Package-level shared steps and evaluators are registered in the same shared namespace as local shared activities. If two shared activities use the same name, the later registration can overwrite the earlier one. Use descriptive shared activity names for published packages:
step({
  name: 'acmeNormalizeTranscript',
  // ...
});

Only exposed packages are auto-discovered

The worker only scans packages with:
{
  "outputai": {
    "workflows": {
      "expose": true
    }
  }
}
If a workflow import rewrites successfully but the package is not exposed, the workflow may fail at runtime with a “workflow does not exist” error because it was not discovered by the worker.

Use static ESM re-exports

The worker resolves external workflow imports by statically following package entry point exports until it reaches workflow.js files. Use explicit ESM re-exports with relative paths:
export { default as postCallFollowup } from './workflows/post_call_followup/workflow.js';
export * from './workflows/renewal_reminder/workflow.js';
Dynamic exports, CommonJS re-exports, computed paths, and runtime export assembly are not supported for workflow discovery:
// Not supported
module.exports = { postCallFollowup };
exports.postCallFollowup = require('./workflows/post_call_followup/workflow.js');
Namespace imports from workflow packages are also not supported. Import each workflow directly by name so the worker can map the local binding to the workflow runtime name.

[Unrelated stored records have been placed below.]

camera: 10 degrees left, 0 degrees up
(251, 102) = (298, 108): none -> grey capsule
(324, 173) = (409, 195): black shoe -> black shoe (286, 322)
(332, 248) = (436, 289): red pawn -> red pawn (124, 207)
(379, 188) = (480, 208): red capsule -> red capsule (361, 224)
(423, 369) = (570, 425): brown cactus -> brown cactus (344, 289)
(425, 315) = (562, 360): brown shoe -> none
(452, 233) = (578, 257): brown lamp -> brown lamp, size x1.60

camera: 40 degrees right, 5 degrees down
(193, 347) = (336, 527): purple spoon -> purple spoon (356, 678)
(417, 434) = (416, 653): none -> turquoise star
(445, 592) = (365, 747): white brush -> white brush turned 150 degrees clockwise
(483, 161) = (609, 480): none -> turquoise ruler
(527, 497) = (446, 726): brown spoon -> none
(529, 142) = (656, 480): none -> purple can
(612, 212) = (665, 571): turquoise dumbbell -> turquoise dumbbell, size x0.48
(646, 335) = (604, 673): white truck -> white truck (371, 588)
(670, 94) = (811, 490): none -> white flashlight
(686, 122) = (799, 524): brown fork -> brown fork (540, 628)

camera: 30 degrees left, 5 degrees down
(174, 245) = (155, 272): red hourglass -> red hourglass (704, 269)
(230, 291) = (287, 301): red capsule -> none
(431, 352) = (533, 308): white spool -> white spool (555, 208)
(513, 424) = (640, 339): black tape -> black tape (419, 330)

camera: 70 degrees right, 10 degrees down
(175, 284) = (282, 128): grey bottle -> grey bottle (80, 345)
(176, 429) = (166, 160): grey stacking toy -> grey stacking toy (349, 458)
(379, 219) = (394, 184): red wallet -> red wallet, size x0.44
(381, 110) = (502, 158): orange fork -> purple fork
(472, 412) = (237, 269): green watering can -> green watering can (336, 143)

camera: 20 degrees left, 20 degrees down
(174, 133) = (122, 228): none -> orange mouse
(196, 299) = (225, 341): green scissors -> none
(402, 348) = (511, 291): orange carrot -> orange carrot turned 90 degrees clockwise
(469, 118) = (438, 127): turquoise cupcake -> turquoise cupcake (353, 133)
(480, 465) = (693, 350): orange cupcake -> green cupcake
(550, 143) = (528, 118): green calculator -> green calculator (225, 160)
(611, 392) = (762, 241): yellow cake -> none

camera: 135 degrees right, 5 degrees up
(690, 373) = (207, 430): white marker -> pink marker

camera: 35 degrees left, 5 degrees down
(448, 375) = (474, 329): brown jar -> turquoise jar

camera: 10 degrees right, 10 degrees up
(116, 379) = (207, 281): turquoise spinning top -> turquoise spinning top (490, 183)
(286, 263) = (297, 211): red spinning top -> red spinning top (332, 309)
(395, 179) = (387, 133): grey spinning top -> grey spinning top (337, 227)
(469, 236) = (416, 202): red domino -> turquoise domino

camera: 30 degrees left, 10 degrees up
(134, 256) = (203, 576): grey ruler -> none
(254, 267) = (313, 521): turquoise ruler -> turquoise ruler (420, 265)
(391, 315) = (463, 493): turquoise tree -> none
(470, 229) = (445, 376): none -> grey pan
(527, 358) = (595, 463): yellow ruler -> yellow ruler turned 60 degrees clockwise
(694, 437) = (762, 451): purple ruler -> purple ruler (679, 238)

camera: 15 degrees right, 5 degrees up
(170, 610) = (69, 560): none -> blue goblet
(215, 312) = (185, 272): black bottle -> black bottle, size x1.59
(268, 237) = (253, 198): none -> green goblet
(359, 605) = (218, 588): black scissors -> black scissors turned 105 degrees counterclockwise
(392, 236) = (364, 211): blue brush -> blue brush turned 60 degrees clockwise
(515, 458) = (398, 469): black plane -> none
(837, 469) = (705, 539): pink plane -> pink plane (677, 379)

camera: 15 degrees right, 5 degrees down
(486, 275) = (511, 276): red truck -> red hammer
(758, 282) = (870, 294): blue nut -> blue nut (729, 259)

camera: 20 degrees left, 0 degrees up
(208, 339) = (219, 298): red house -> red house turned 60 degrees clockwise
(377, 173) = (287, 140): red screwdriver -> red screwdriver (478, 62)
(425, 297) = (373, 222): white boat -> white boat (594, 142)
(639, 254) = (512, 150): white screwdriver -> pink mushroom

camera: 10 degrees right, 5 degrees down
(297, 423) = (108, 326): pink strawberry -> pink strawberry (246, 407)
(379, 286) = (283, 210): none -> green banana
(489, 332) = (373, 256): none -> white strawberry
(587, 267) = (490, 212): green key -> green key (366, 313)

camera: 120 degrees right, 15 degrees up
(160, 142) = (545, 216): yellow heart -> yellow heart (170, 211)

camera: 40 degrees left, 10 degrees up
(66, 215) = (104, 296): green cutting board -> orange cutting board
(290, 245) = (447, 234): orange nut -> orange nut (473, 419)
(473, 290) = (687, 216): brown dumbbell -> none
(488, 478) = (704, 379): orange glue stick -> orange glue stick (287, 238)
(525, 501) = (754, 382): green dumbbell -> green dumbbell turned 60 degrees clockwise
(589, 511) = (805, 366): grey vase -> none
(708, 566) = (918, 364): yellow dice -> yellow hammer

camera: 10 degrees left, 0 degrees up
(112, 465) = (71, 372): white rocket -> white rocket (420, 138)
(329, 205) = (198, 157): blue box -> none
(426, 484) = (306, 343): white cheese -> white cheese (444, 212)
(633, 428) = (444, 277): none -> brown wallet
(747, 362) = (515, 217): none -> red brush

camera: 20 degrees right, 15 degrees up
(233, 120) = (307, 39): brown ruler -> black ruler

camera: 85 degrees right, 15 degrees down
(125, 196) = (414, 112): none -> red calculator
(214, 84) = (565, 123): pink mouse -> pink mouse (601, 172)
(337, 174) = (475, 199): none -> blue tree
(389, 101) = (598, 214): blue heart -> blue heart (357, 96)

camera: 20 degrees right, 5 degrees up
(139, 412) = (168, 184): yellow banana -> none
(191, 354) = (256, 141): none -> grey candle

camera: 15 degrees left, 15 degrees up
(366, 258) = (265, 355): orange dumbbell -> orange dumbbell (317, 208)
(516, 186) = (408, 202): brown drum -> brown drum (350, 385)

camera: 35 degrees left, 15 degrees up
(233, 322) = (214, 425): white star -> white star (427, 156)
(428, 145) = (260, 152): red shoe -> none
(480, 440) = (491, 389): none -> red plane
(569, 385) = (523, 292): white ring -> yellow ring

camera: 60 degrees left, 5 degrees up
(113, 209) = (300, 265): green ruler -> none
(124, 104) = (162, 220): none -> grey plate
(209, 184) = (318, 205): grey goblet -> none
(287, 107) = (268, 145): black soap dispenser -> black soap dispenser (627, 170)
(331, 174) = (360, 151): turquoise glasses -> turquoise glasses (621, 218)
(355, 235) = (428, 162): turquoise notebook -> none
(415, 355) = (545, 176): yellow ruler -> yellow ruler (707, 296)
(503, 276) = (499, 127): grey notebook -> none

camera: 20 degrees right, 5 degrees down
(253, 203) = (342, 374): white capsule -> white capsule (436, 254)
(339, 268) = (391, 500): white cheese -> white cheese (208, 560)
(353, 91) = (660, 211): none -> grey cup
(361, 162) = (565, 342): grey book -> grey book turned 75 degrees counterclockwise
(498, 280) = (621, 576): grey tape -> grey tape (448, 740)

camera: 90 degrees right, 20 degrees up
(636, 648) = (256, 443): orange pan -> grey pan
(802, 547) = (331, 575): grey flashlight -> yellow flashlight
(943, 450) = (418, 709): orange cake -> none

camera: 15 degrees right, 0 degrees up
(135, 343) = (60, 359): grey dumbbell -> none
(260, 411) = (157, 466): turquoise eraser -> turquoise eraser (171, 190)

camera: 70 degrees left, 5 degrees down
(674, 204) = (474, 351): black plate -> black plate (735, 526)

Keep workflow package code workflow-safe

Workflow code runs in Temporal’s workflow runtime. Avoid importing Node-only APIs or non-deterministic code from workflow files. If a package needs a workflow-safe entry point, it can provide an output-workflow-bundle export condition so the worker bundle resolves the safe version.

Next steps

After installing an external workflow package:
  • Start the worker and verify the external workflows appear in the catalog.
  • Trigger a local workflow that calls the external workflow.
  • Check traces to confirm the external workflow runs as a child workflow.